**** Supplied text ****

N. Surendran s/o K. Nagarajan (Tamil: ந. சுரெந்திரன்), commonly referred to as N. Surendran, is a Malaysian lawyer and politician. He was the Member of the Parliament of Malaysia for the Padang Serai constituency in the state of Kedah for one term from 2013 to 2018. He is a member of the People's Justice Party (PKR), a component party of the Pakatan Harapan (PH) coalition.

Early life, education and legal career
Surendran was born in Kuantan, Pahang and raised in Alor Setar, Kedah. His late father was a postmaster, and he has three siblings. He obtained a Bachelor of Laws from the University of London and was admitted to the Malaysian Bar in 1994.

Surendran practiced as a human rights lawyer, taking on cases of deaths in custody and representing the Hindu Rights Action Force (HINDRAF). He co-founded Lawyers for Liberty (LFL) in 2011 and became the a key member of the group.

Politics 
In 2010 Surendran was appointed by Anwar Ibrahim as one of PKR's vice-presidents. The appointment was a surprise: Surendran was not a parliamentarian at the time and his selection was criticised by N. Gobalakrishnan, the then Padang Serai MP who had just lost a ballot for the vice presidency. He remained in the post until 2014, when he was defeated for re-election in a party ballot.

In the 2013 general election, Surendran contested the Padang Serai parliamentary seat for the PKR. Gobalakrishnan had won the seat for PKR in the previous election, but left the party to sit on the crossbench soon after his public attack on Surendran's appointment as a party vice-president. Surendran won the seat at the election, defeating four other candidates including Gobalakrishnan. Surendran had expressed surprise, travelling to Padang Serai from his home in Kuala Lumpur to campaign, at the extent of rural poverty there.

****

### Exercise task
Please retype the N. Surendran biography above in full, word for word, keeping its headings and paragraph breaks.

**** Listed entries ****

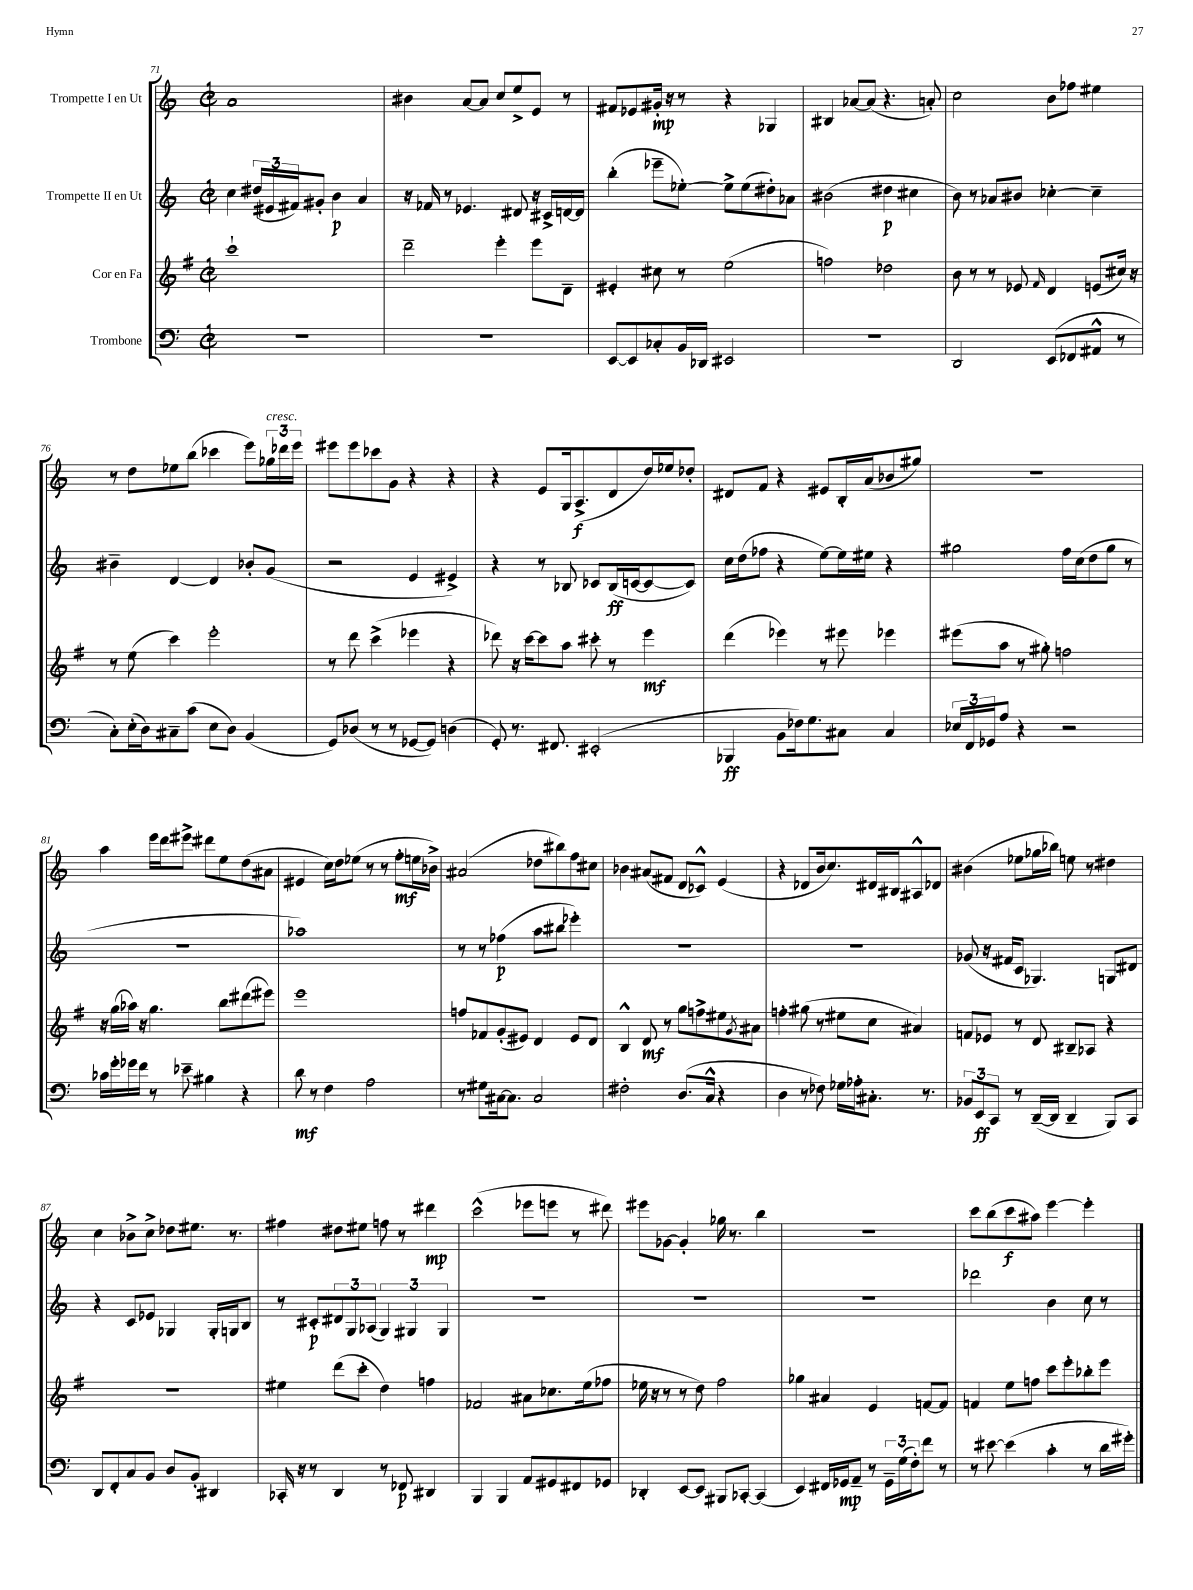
<<
\new StaffGroup <<
\new Staff = "s0" \with { instrumentName = "Trompette I en Ut" } {
    \clef treble \key c \major \defaultTimeSignature \time 2/2
    a'1 |
    bis'4 a'8~ a'8 c''8 e''8-> e'8 r8 |
    fis'8 ees'8 gis'16-.\mp r16 r8 r4 ges4 |
    bis4 aes'8~ aes'8( r4. a'8-.) |
    c''2 b'8 fes''8 eis''4 |
    r8 d''8 ees''8 b''8( ces'''4 e'''8) \tuplet 3/2 { ges''16^\markup { \italic "cresc." } des'''16 e'''16 } |
    eis'''8 eis'''8 ces'''8 g'8 r4 r4 |
    r4 e'8 g16 a8.->\f( d'8 d''16) ees''16 des''8-. |
    dis'8 f'8 r4 eis'8 b16-. a'16( bes'8 gis''8) |
    R1 |
    a''4 e'''16 d'''16 eis'''8-> dis'''8 e''8 d''8( ais'8 |
    eis'4 c''16) d''16 ees''8( r8 r8 f''8-.\mf e''16 bes'16->) |
    ais'2( des''8 bis''8) f''8 cis''8 |
    bes'4 ais'8( fis'8 d'8 ces'8-^) e'4( |
    r4 des'8 b'16 c''8.) dis'16 bis16 ais8-^ des'8 |
    bis'4( ees''8 ges''16 bes''16) e''8 r8 dis''4 |
    c''4 bes'8-> c''8-> des''8 eis''8. r8. |
    fis''4 dis''8 eis''8 f''8 r8 dis'''4\mp |
    c'''2-^( ees'''8 e'''8 r8 dis'''8) |
    eis'''8 ges'8~ ges'4-. ges''16 r8. b''4 |
    R1 |
    c'''8 b''8( c'''8\f ais''8) e'''4~ e'''4-. \bar "|." |
}
\new Staff = "s1" \with { instrumentName = "Trompette II en Ut" } {
    \clef treble \key c \major \defaultTimeSignature \time 2/2
    c''4 \tuplet 3/2 { dis''16( eis'16 fis'16) } gis'8-. b'4\p a'4 |
    r16 fes'16 r8 ees'4. dis'8 r16 cis'16-> d'16~ d'16 |
    b''4-.( ees'''8-- ees''8~-.) ees''8-> ees''8( dis''8-.) aes'8 |
    bis'2( dis''4\p cis''4 |
    b'8) r8 aes'8 bis'8 ces''4~-. ces''4-- |
    bis'4-- d'4~ d'4 bes'8-. g'8( |
    r2 e'4 eis'4->) |
    r4 r8 bes8 ces'8 bes16\ff( c'16~ c'8~ c'8) |
    c''16 d''16( fes''8 r4 e''8~) e''16 eis''16 r4 |
    gis''2 f''16 c''16( d''8 gis''8 r8 |
    R1 |
    aes''1) |
    r8 r8 fes''4\p( a''8 bis''8 ees'''4-.) |
    R1 |
    R1 |
    ges'8( r16 fis'16 c'8 ges4.) g8 dis'8 |
    r4 c'8 ees'8 ges4 ges16-. g16 b8 |
    r8 cis'8-.\p \tuplet 3/2 { dis'8 g8 aes8( } \tuplet 3/2 { g4) gis4 gis4 } |
    R1 |
    R1 |
    R1 |
    des'''2 b'4 c''8 r8 \bar "|." |
}
\new Staff = "s2" \with { instrumentName = "Cor en Fa" } {
    \clef treble \key g \major \defaultTimeSignature \time 2/2
    c'''1-! |
    d'''2-- e'''4-. e'''8 d'8-- |
    eis'4-. cis''8 r8 e''2( |
    f''2) des''2 |
    b'8 r8 r8 ees'8 \grace { fis'16 } d'4 e'8( cis''16) r16 |
    r8 e''8( c'''4) e'''2-. |
    r8 d'''8 c'''4->( ees'''4 r4 |
    des'''8) r16 c'''16~ c'''8 a''8 cis'''8-. r8 e'''4\mf |
    d'''4( ees'''4) r8 eis'''8 ees'''4 |
    eis'''8( a''8 r8 gis''8-.) f''2 |
    r16 g''16( aes''16) r16 g''4. b''8 dis'''8( eis'''8) |
    e'''1 |
    f''8 fes'8 g'8-.( eis'8) d'4 eis'8 d'8 |
    b4-^ d'8\mf r8 g''8 f''8-> eis''8 \acciaccatura { g'8 } ais'8 |
    f''4-. gis''8( r8 eis''8 c''8 ais'4) |
    f'8 ees'8 r8 d'8 bis8-- aes8 r4 |
    R1 |
    eis''4 d'''8( c'''8-. d''4) f''4 |
    fes'2 ais'8 ces''8. e''16( fes''8 |
    ees''16 r16 r8 r8 d''8) fis''2 |
    ges''4 ais'4 e'4 f'8~ f'8 |
    f'4 e''8 f''8 c'''8 e'''8-. bes''8-. e'''8 \bar "|." |
}
\new Staff = "s3" \with { instrumentName = "Trombone" } {
    \clef bass \key c \major \defaultTimeSignature \time 2/2
    R1 |
    R1 |
    e,8~ e,8 ces8-. b,16 des,16 eis,2 |
    r1 |
    d,2 e,8( fes,8 ais,8-^ r8 |
    c8-.) e16-.( d16) cis8-- c'8( e8 d8) b,4( |
    g,8) des8( r8 r8 ges,8~ ges,8) d4( |
    g,8-.) r8. fis,8. eis,2-.( |
    bes,,4\ff b,8 fes16) g8. cis8 cis4 |
    \tuplet 3/2 { ees16 f,16 ges,16 } a8 r4 r2 |
    ces'16 g'16-. ges'16 f'16 r8 ees'8-- bis4 r4 |
    d'8\mf r8 f4 a2 |
    r8 gis8 cis16~ cis8. cis2 |
    fis2-. d8.( c16-^ r4 |
    d4 r8 fes8) ges16 aes16-. cis8.-. r8. |
    \tuplet 3/2 { bes,8 e,8\ff c,8 } r8 d,16~--( d,16 d,4-- b,,8) c,8 |
    d,8 f,8-. c8 b,8 d8 b,8-. dis,4 |
    ces,16-. r16 r8 d,4 r8 fes,8\p dis,4 |
    b,,4 b,,4 a,8 gis,8 fis,8 ges,8 |
    des,4-. e,8~ e,8 bis,,8 ces,8~-. ces,4( |
    e,4) fis,16 ges,16\mp a,8-- r8 \tuplet 3/2 { ges,16-- g16( f16-.) } f'8 r8 |
    r8 eis'8~ eis'4( c'4-. r8 d'16 gis'16-.) \bar "|." |
}
>>
>>
\layout { \context { \Score currentBarNumber = #71 } }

****

### Correct result
N. Surendran s/o K. Nagarajan (Tamil: ந. சுரெந்திரன்), commonly referred to as N. Surendran, is a Malaysian lawyer and politician. He was the Member of the Parliament of Malaysia for the Padang Serai constituency in the state of Kedah for one term from 2013 to 2018. He is a member of the People's Justice Party (PKR), a component party of the Pakatan Harapan (PH) coalition.

Early life, education and legal career
Surendran was born in Kuantan, Pahang and raised in Alor Setar, Kedah. His late father was a postmaster, and he has three siblings. He obtained a Bachelor of Laws from the University of London and was admitted to the Malaysian Bar in 1994.

Surendran practiced as a human rights lawyer, taking on cases of deaths in custody and representing the Hindu Rights Action Force (HINDRAF). He co-founded Lawyers for Liberty (LFL) in 2011 and became the a key member of the group.

Politics 
In 2010 Surendran was appointed by Anwar Ibrahim as one of PKR's vice-presidents. The appointment was a surprise: Surendran was not a parliamentarian at the time and his selection was criticised by N. Gobalakrishnan, the then Padang Serai MP who had just lost a ballot for the vice presidency. He remained in the post until 2014, when he was defeated for re-election in a party ballot.

In the 2013 general election, Surendran contested the Padang Serai parliamentary seat for the PKR. Gobalakrishnan had won the seat for PKR in the previous election, but left the party to sit on the crossbench soon after his public attack on Surendran's appointment as a party vice-president. Surendran won the seat at the election, defeating four other candidates including Gobalakrishnan. Surendran had expressed surprise, travelling to Padang Serai from his home in Kuala Lumpur to campaign, at the extent of rural poverty there.